Data entries
◇ ◇ ◇ ◇ ◇

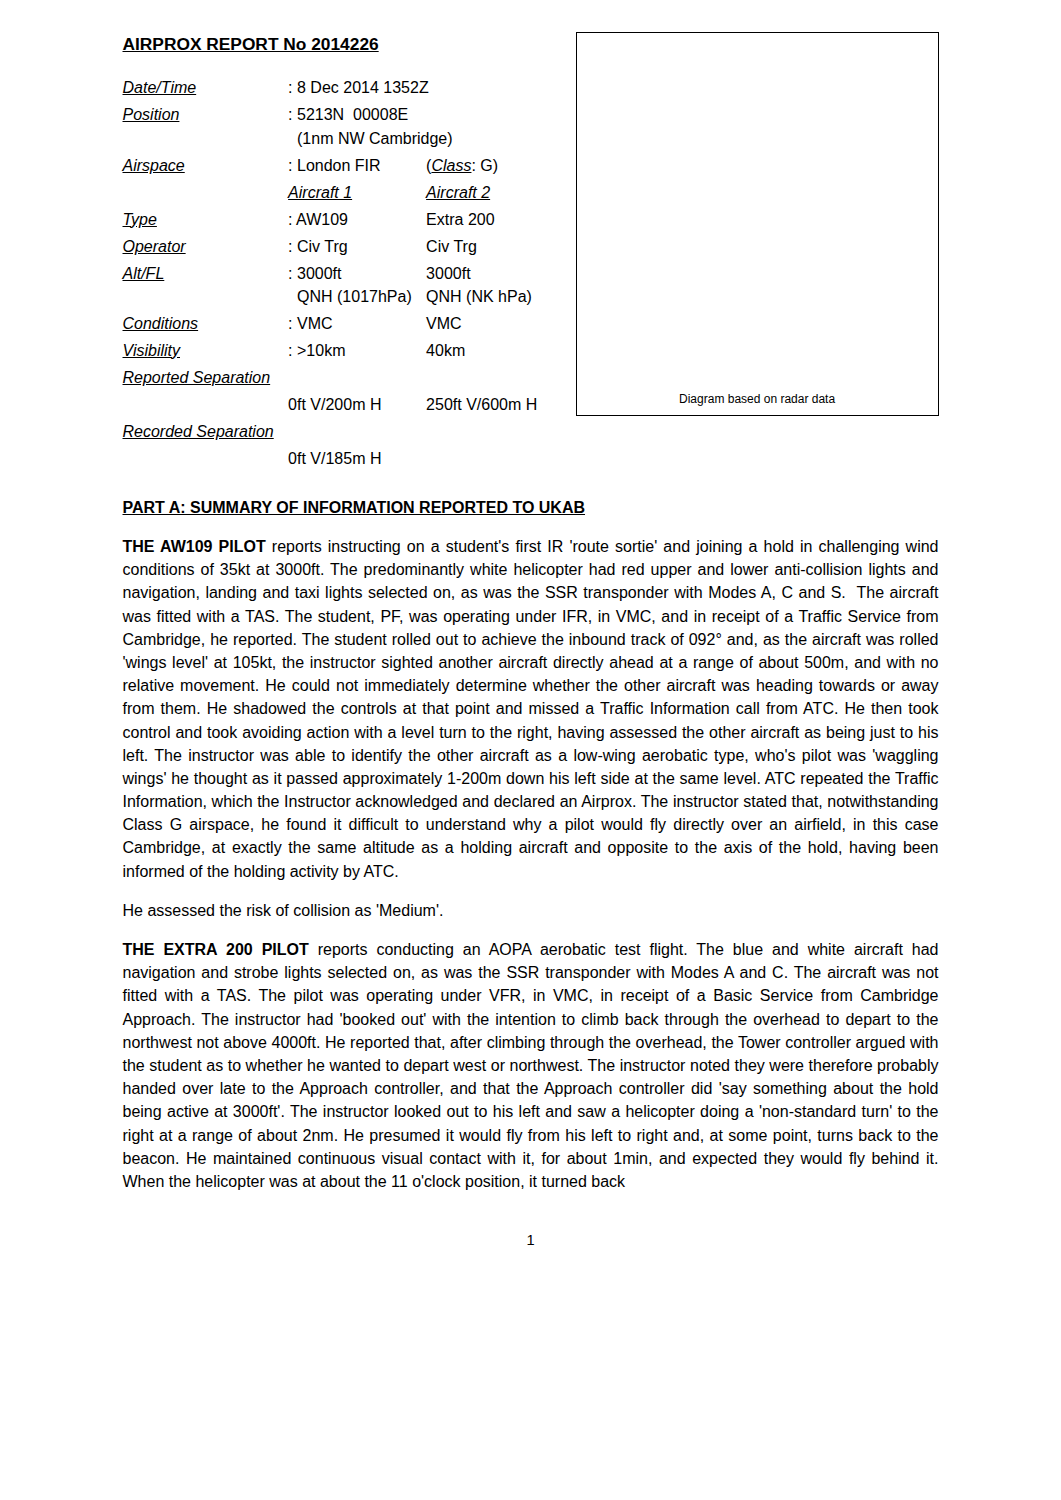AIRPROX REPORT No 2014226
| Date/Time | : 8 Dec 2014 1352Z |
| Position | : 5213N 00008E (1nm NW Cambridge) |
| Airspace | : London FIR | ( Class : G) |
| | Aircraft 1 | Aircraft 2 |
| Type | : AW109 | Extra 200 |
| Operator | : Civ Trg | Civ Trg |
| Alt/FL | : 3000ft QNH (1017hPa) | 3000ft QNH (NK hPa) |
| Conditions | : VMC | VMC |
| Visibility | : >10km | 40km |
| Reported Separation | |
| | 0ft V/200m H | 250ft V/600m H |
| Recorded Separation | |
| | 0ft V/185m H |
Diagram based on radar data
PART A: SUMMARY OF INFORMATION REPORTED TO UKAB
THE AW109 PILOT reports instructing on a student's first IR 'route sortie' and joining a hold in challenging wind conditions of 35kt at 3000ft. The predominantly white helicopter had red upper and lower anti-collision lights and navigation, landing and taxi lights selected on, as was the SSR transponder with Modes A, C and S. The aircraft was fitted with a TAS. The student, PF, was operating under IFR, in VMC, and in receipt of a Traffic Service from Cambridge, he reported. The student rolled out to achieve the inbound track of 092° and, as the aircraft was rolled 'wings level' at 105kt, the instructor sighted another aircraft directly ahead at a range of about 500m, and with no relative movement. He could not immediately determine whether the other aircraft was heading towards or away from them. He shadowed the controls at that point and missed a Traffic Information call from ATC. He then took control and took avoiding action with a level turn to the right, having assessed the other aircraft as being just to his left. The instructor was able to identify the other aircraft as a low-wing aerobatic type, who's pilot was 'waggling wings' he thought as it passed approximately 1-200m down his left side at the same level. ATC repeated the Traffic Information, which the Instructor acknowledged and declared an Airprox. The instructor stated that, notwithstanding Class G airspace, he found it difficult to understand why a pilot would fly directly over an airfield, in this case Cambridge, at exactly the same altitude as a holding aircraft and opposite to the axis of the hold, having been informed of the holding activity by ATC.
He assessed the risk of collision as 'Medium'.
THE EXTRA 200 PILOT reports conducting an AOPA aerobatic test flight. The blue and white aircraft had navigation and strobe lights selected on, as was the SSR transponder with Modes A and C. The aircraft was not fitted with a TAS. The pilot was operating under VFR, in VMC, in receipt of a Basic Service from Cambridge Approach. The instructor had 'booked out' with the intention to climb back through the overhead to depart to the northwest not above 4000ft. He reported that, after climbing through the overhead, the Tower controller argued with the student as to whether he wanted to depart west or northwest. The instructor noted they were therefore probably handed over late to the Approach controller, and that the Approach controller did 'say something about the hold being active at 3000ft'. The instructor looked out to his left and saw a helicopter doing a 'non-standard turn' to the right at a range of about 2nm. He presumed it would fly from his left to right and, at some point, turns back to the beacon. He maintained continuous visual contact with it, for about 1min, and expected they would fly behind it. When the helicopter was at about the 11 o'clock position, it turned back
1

◇ ◇ ◇ ◇ ◇

Could you retype exactly the lines above, starting at the line that contains "Visibility | : >10km | 40km |" and ending at the line that contains "PART A: SUMMARY", and nothing more?

| Visibility | : >10km | 40km |
| Reported Separation | |
| | 0ft V/200m H | 250ft V/600m H |
| Recorded Separation | |
| | 0ft V/185m H |
Diagram based on radar data
PART A: SUMMARY OF INFORMATION REPORTED TO UKAB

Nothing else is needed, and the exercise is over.